» Dataset records:
________________________

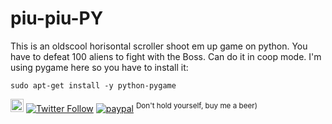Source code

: # piu-piu-PY
This is an oldscool horisontal scroller shoot em up game on python.
You have to defeat 100 aliens to fight with the Boss. Can do it in coop mode.
I'm using pygame here so you have to install it:

	sudo apt-get install -y python-pygame

<a href="https://t.me/sshtobash"><img src="https://telegram.org/img/website_icon.svg" width="21"></a>
[![Twitter Follow](https://img.shields.io/twitter/follow/Vaniacer?style=social)](https://twitter.com/Vaniacer)
[![paypal](https://img.shields.io/badge/Donate-PayPal-green.svg)](https://paypal.me/sshto?locale.x=en_US) <sup>Don't hold yourself, buy me a beer)</sup>
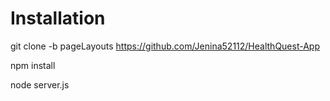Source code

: # Installation

git clone -b pageLayouts https://github.com/Jenina52112/HealthQuest-App

npm install

node server.js
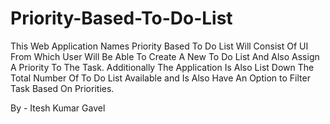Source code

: # Priority-Based-To-Do-List
This Web Application Names Priority Based To Do List Will Consist Of UI From Which User Will Be Able To Create A New To Do List And Also Assign A Priority To The Task. Additionally The Application Is Also List Down The Total Number Of To Do List Available and Is Also Have An Option to Filter Task Based On Priorities.

By - Itesh Kumar Gavel
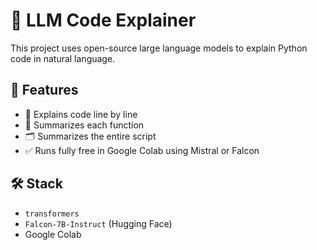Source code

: # 🤖 LLM Code Explainer

This project uses open-source large language models to explain Python code in natural language.

## 🔧 Features

- 🧠 Explains code line by line  
- 📄 Summarizes each function  
- 🗂️ Summarizes the entire script  
- ✅ Runs fully free in Google Colab using Mistral or Falcon  

## 🛠 Stack

- `transformers`  
- `Falcon-7B-Instruct` (Hugging Face)  
- Google Colab  

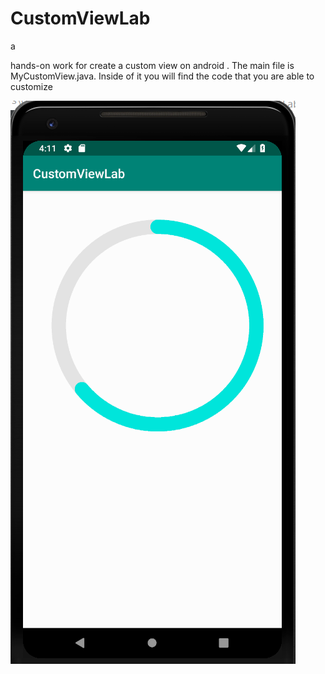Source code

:# CustomViewLab
a
 
hands-on work for create a custom view on android
.
The main file is MyCustomView.java. Inside of it you will find the code that you are able to customize

![alt text](https://github.com/cldoliveira/CustomViewLab/blob/master/graph_like_apple_watch.png)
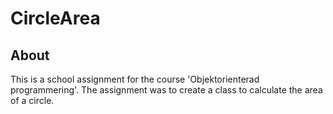 # CircleArea

## About
This is a school assignment for the course 'Objektorienterad programmering'. The assignment was to create a class to calculate the area of a circle. 
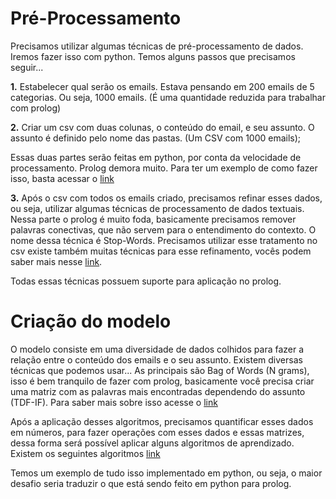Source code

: # Pré-Processamento

Precisamos utilizar algumas técnicas de pré-processamento de dados. Iremos fazer isso com python. Temos alguns passos que precisamos seguir...

**1.** Estabelecer qual serão os emails. Estava pensando em 200 emails de 5 categorias. Ou seja, 1000 emails. (É uma quantidade reduzida para trabalhar com prolog)

**2.** Criar um csv com duas colunas, o conteúdo do email, e seu assunto. O assunto é definido pelo nome das pastas. (Um CSV com 1000 emails);


Essas duas partes serão feitas em python, por conta da velocidade de processamento. Prolog demora muito. Para ter um exemplo de como fazer isso, basta acessar o [link](https://github.com/Segmentation-Fault-Machine-Learning/Emails-Problem/blob/Pre-processing/Data%20Pre-Processing/Pre_processing.ipynb)

**3.**  Após o csv com todos os emails criado, precisamos refinar esses dados, ou seja, utilizar algumas técnicas de processamento de dados textuais. Nessa parte o prolog é muito foda, basicamente precisamos remover palavras conectivas, que não servem para o entendimento do contexto. O nome dessa técnica é Stop-Words. Precisamos utilizar esse tratamento no csv existe também muitas técnicas para esse refinamento, vocês podem saber mais nesse [link](https://github.com/Segmentation-Fault-Machine-Learning/Knowledge/wiki/Processamento-dos-Dados).

Todas essas técnicas possuem suporte para aplicação no prolog.

# Criação do modelo

O modelo consiste em uma diversidade de dados colhidos para fazer a relação entre o conteúdo dos emails e o seu assunto. Existem diversas técnicas que podemos usar... As principais são Bag of Words (N grams), isso é bem tranquilo de fazer com prolog, basicamente você precisa criar uma matriz com as palavras mais encontradas dependendo do assunto (TDF-IF). Para saber mais sobre isso acesse o [link](https://github.com/Segmentation-Fault-Machine-Learning/Knowledge/wiki/Processamento-dos-Dados)


Após a aplicação desses algoritmos, precisamos quantificar esses dados em números, para fazer operações com esses dados e essas matrizes, dessa forma será possível aplicar alguns algoritmos de aprendizado. Existem os seguintes algoritmos [link](https://github.com/Segmentation-Fault-Machine-Learning/Knowledge/wiki/An%C3%A1lise-dos-algoritmos)


Temos um exemplo de tudo isso implementado em python, ou seja, o maior desafio seria traduzir o que está sendo feito em python para prolog.
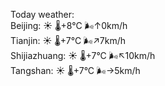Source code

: Today weather:  
Beijing: ☀️   🌡️+8°C 🌬️↑0km/h  
Tianjin: ☀️   🌡️+7°C 🌬️↗7km/h  
Shijiazhuang: ☀️   🌡️+7°C 🌬️↖10km/h  
Tangshan: ☀️   🌡️+7°C 🌬️→5km/h  
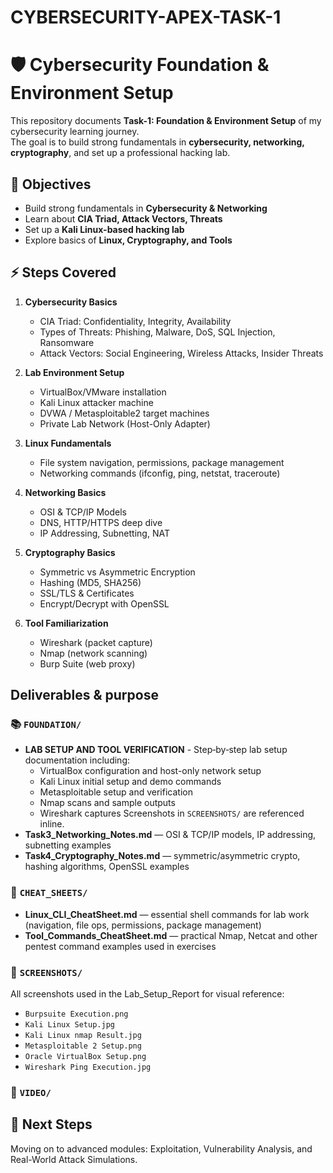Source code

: 
# CYBERSECURITY-APEX-TASK-1
# 🛡️ Cybersecurity Foundation & Environment Setup

This repository documents **Task-1: Foundation & Environment Setup** of my cybersecurity learning journey.  
The goal is to build strong fundamentals in **cybersecurity, networking, cryptography**, and set up a professional hacking lab.

## 📌 Objectives
- Build strong fundamentals in **Cybersecurity & Networking**
- Learn about **CIA Triad, Attack Vectors, Threats**
- Set up a **Kali Linux-based hacking lab**
- Explore basics of **Linux, Cryptography, and Tools**

## ⚡ Steps Covered
1. **Cybersecurity Basics**
   - CIA Triad: Confidentiality, Integrity, Availability
   - Types of Threats: Phishing, Malware, DoS, SQL Injection, Ransomware
   - Attack Vectors: Social Engineering, Wireless Attacks, Insider Threats  

2. **Lab Environment Setup**
   - VirtualBox/VMware installation
   - Kali Linux attacker machine
   - DVWA / Metasploitable2 target machines
   - Private Lab Network (Host-Only Adapter)  

3. **Linux Fundamentals**
   - File system navigation, permissions, package management
   - Networking commands (ifconfig, ping, netstat, traceroute)

4. **Networking Basics**
   - OSI & TCP/IP Models
   - DNS, HTTP/HTTPS deep dive
   - IP Addressing, Subnetting, NAT

5. **Cryptography Basics**
   - Symmetric vs Asymmetric Encryption
   - Hashing (MD5, SHA256)
   - SSL/TLS & Certificates
   - Encrypt/Decrypt with OpenSSL

6. **Tool Familiarization**
   - Wireshark (packet capture)
   - Nmap (network scanning)
   - Burp Suite (web proxy)

## Deliverables & purpose

### 📚 `FOUNDATION/`
- **LAB SETUP AND TOOL VERIFICATION** - Step‑by‑step lab setup documentation including:
    - VirtualBox configuration and host-only network setup
    - Kali Linux initial setup and demo commands
    - Metasploitable setup and verification
    - Nmap scans and sample outputs
    - Wireshark captures
    Screenshots in `SCREENSHOTS/` are referenced inline.
- **Task3_Networking_Notes.md** — OSI & TCP/IP models, IP addressing, subnetting examples
- **Task4_Cryptography_Notes.md** — symmetric/asymmetric crypto, hashing algorithms, OpenSSL examples


### 🔧 `CHEAT_SHEETS/`
- **Linux_CLI_CheatSheet.md** — essential shell commands for lab work (navigation, file ops, permissions, package management)
- **Tool_Commands_CheatSheet.md** — practical Nmap, Netcat and other pentest command examples used in exercises

### 📸 `SCREENSHOTS/`
All screenshots used in the Lab_Setup_Report for visual reference:
- `Burpsuite Execution.png`
- `Kali Linux Setup.jpg`
- `Kali Linux nmap Result.jpg`
- `Metasploitable 2 Setup.png`
- `Oracle VirtualBox Setup.png`
- `Wireshark Ping Execution.jpg`

### 🎥 `VIDEO/`


## 🚀 Next Steps
Moving on to advanced modules: Exploitation, Vulnerability Analysis, and Real-World Attack Simulations.
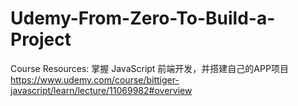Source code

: # Udemy-From-Zero-To-Build-a-Project

Course Resources:
掌握 JavaScript 前端开发，并搭建自己的APP项目
<br>https://www.udemy.com/course/bittiger-javascript/learn/lecture/11069982#overview

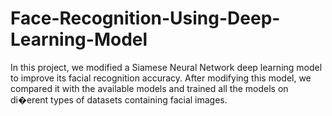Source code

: # Face-Recognition-Using-Deep-Learning-Model
In this project, we modified a Siamese Neural Network deep learning model to improve its facial recognition accuracy. After modifying this model, we compared it with the available models and trained all the models on di�erent types of datasets containing facial images.

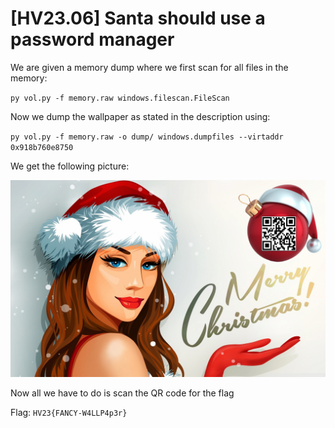 # [HV23.06] Santa should use a password manager

We are given a memory dump where we first scan for all files in the memory:

`py vol.py -f memory.raw windows.filescan.FileScan` 

Now we dump the wallpaper as stated in the description using:

`py vol.py -f memory.raw -o dump/ windows.dumpfiles ‑‑virtaddr 0x918b760e8750`

We get the following picture:

![Fancy Wallpaper](wallpaper.png)

Now all we have to do is scan the QR code for the flag

Flag: `HV23{FANCY-W4LLP4p3r}`
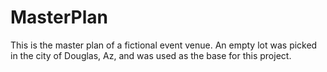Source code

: # MasterPlan
This is the master plan of a fictional event venue. An empty lot was picked in the city of Douglas, Az, and was used as the base for this project.
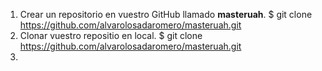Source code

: 1. Crear un repositorio en vuestro GitHub llamado **masteruah**.
$ git clone https://github.com/alvarolosadaromero/masteruah.git
1. Clonar vuestro repositio en local.
$ git clone  https://github.com/alvarolosadaromero/masteruah.git
3.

________________________

» Goal of the exercise:
Check each line of the data above for the word "permissions" and say how many lines contain it, giving nothing besides the number.

» Completed exercise:
2